Mentoring the Mentors: Hybridizing Professional Development to Support Cooperating Teachers’ Mentoring Practice in Science

This article describes key features of a hybrid professional development (PD) program that was designed to prepare elementary classroom teachers to mentor preservice teachers for effective science instruction. Five classroom teachers who were new to our mentor training participated in the study to document the impacts of the PD sequence. The PD combined an in-person immersion into the components of effective science instruction with online modules centered on learner-supportive mentoring practices. The authors detail key aspects of this hybrid program and discuss its impacts on the cooperating teachers’ ability to facilitate effective mentoring conversations with preservice teachers. Findings indicated that mentors who engaged in the hybrid face-to-face and online PD more effectively coached their mentees and displayed specific shifts in their approach to mentor conversations.
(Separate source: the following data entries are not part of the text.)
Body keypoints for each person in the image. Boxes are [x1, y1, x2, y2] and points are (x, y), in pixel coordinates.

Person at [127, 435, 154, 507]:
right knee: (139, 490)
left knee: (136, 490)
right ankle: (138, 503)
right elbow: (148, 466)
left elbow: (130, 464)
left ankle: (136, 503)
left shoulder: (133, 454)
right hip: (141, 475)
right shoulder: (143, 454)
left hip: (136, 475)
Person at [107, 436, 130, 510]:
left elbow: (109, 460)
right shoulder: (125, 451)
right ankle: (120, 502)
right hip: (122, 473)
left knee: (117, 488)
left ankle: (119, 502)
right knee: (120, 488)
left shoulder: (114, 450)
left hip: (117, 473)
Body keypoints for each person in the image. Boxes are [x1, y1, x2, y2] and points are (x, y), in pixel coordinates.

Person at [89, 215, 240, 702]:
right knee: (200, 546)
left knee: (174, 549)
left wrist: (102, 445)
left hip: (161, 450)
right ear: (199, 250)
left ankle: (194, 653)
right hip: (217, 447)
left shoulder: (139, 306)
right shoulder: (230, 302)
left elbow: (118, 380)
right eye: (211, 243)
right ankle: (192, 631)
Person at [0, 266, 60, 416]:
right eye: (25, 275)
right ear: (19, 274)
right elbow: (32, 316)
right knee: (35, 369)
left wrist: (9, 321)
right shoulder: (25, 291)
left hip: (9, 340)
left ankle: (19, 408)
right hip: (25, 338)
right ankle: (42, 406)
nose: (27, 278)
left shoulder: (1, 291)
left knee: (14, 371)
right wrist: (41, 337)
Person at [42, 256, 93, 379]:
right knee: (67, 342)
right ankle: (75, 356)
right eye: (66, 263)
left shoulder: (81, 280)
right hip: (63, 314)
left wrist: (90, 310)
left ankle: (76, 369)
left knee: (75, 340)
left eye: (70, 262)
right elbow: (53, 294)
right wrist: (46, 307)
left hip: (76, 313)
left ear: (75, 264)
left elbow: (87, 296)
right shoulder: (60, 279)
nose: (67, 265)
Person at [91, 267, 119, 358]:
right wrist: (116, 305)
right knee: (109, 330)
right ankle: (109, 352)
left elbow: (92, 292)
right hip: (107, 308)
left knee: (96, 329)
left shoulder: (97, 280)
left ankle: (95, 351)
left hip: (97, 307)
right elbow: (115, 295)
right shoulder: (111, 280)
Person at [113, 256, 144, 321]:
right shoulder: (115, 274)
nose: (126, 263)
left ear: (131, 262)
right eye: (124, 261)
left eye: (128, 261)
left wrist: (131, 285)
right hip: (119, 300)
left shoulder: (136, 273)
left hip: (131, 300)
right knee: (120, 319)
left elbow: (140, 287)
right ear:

Participants showed statistically significant increases in their ability to use coaching as a default mentoring stance, to focus on evidence of students’ science learning, and to draw on a consistent framework for effective science instruction for their conversations. These findings support a hybrid model of PD for mentoring and create potential for exploring a fully online sequence to promote effective mentoring in future work.

Melton, J., Miller, M., and Brobst, J. (2019). Mentoring the Mentors: Hybridizing Professional Development to Support Cooperating Teachers’ Mentoring Practice in Science. Contemporary Issues in Technology and Teacher Education, 19(1), 23-44.